The reactor was a cylindrical tank with a 16.0 cm inner diameter, 35 cm height, and 5.0 L effective volume. A discal air-stone was placed on the bottom of each reactor and connected to an air pump. Fifteen reactors were prepared and randomly assigned to the five experimental groups. Each experimental group had three reactors, and each reactor was filled with 4.5 L of respective enrichment mediums. Then, 0.5 L of the water sample was inoculated into each reactor, and the enrichment culture of nitrifying bioflocs started. The mixing and aeration of the reactors were achieved by bubbling the air of air-stones. The reactors were operated at room temperature (26~30 °C). The pH was kept at 7.6~8.0 by adding saturated sodium carbonate solution. The dissolved oxygen concentration was kept at 4.0~6.0 mg L⁻¹. The experiment of enrichment culture continued until both NH₄⁺-N and NO₂⁻-N concentrations were stabilized below 1.0 mg L⁻¹ in all reactors. Dechlorinated tap water was added to the reactors for the compensation of water loss due to evaporation and water sampling.
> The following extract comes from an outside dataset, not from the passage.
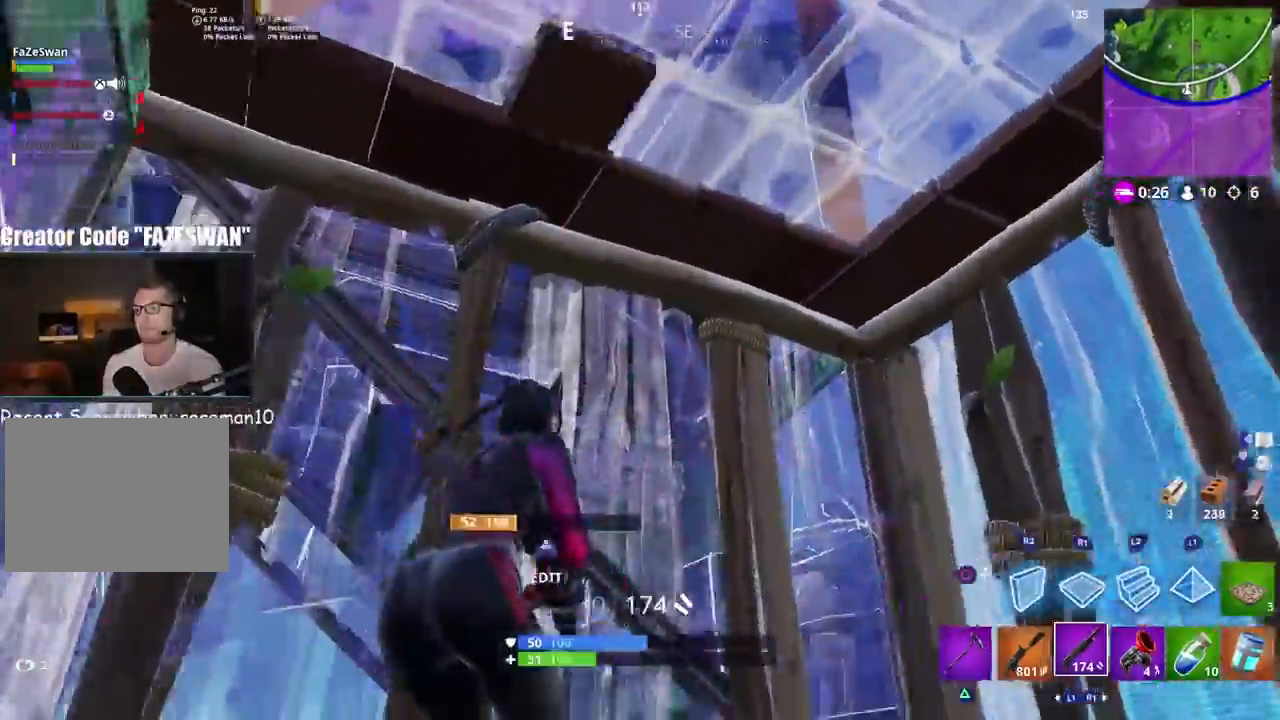
{"dt_ms": 500, "buttons": [], "left_stick": "up-left", "right_stick": "center", "events": [[17, "SQUARE", "down"], [83, "right_stick", "right"], [100, "SQUARE", "up"], [133, "left_stick", "up-left"], [167, "SQUARE", "down"], [200, "right_stick", "up-right"], [267, "SQUARE", "up"], [467, "right_stick", "center"]]}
2.4. In Situ Nitrification Testing and Performance Analysis of Enriched Bioflocs

At the end of the enrichment culture, 0.5 g of (NH₄)₂SO₄ and 0.5 g of NaNO₂ were both added into each reactor to evaluate the nitrification efficiency of enriched nitrifying bioflocs. The calculated concentrations of added NH₄⁺-N and NO₂⁻-N were 21.2 mg L⁻¹ and 20.3 mg L⁻¹. The dynamic concentrations of NH₄⁺-N, NO₂⁻-N, NO₃⁻-N, and total N (TIN) were detected and calculated for each reactor. The in situ ammonia oxidation rate (AOR), net nitrification rate (NNR), and specific nitrification rate (SNR) were calculated using the following equations:

AOR (mg N L⁻¹ h⁻¹) = [C₀(NH₄⁺-N) − C_t(NH₄⁺-N)]/∆t;

(1)

NNR (mg N L⁻¹ h⁻¹) = [C_t(NO₃⁻-N) − C₀(NO₃⁻-N)]/∆t;

(2)

SNR (mg N g⁻¹ h⁻¹) = [C_t(NO₃⁻-N) − C₀(NO₃⁻-N)]/MLVSS/∆t;

(3)

where C₀(NH₄⁺-N) and C_t(NH₄⁺-N) are the concentrations of NH₄⁺-N detected initially and one day later, C₀(NO₃⁻-N) and C_t(NO₃⁻-N) are the concentrations of NO₃⁻-N detected initially and one day later, MLVSS is the mixed liquor volatile suspended solids and represents the biomass concentration of bioflocs, and ∆t is the reaction time of 24 h for one day.
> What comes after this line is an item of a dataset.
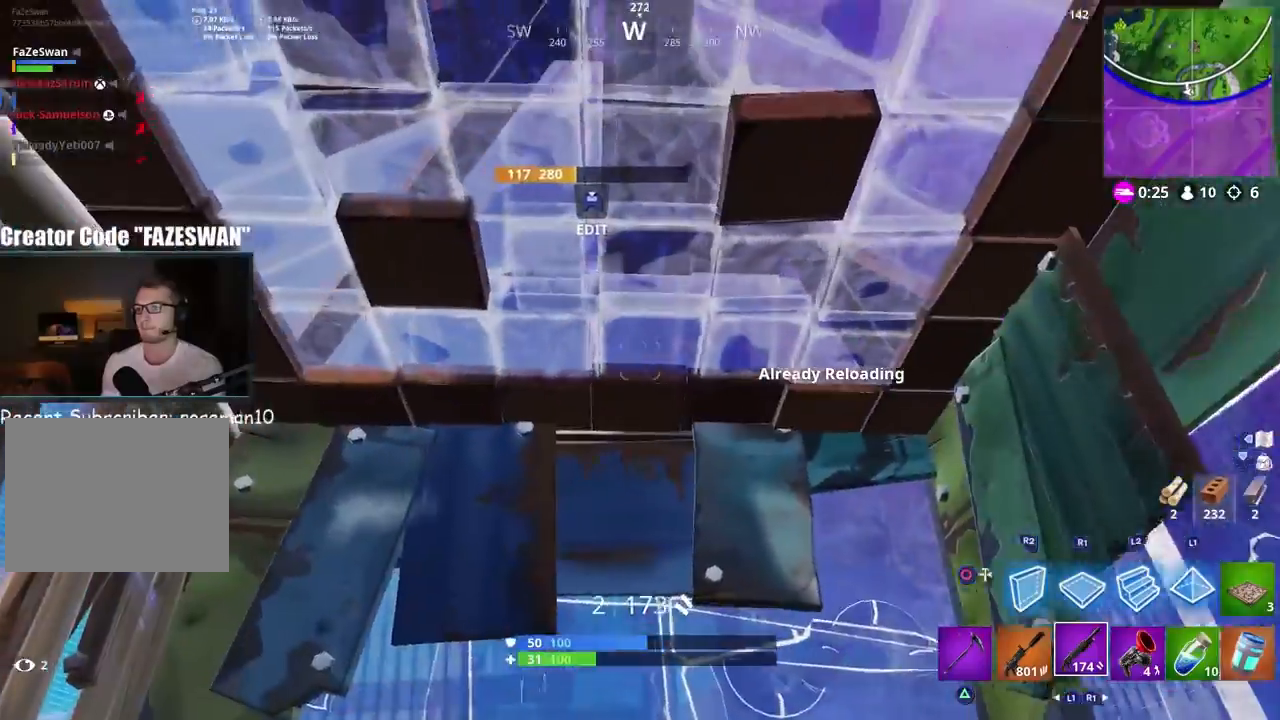
{"dt_ms": 500, "buttons": ["R3"], "left_stick": "up-left", "right_stick": "right", "events": [[183, "right_stick", "right"], [283, "R3", "down"], [367, "R3", "up"], [467, "R3", "down"]]}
2.5. Water Bioflocs and Various Nitrogen Detection Analysis

Water samples were collected by 50 mL plastic bottles from each reactor for biofloc biomass and various from nitrogen concentration analysis; the sampling was conducted every two days in the enrichment experiment and daily in the nitrification testing. Total mixed liquor volatile suspended solids (MLVSSs), NH₄⁺-N, NO₂⁻-N, NO₃⁻-N, and total N (TN), were detected following the “Standard methods for the examination of water and wastewater” [29]. TIN was calculated as the sum of NH₄⁺-N, NO₂⁻-N, and NO₃⁻-N. At the end of the enrichment experiment, actual TN was detected for each reactor; total organic N (TON) was calculated by subtracting TIN from actual TN; and N loss was calculated by subtracting actual TN from input TN. Input TN represented the total N of the input in the reactor, including the N content of both the initial inoculated water sample and the enrichment medium.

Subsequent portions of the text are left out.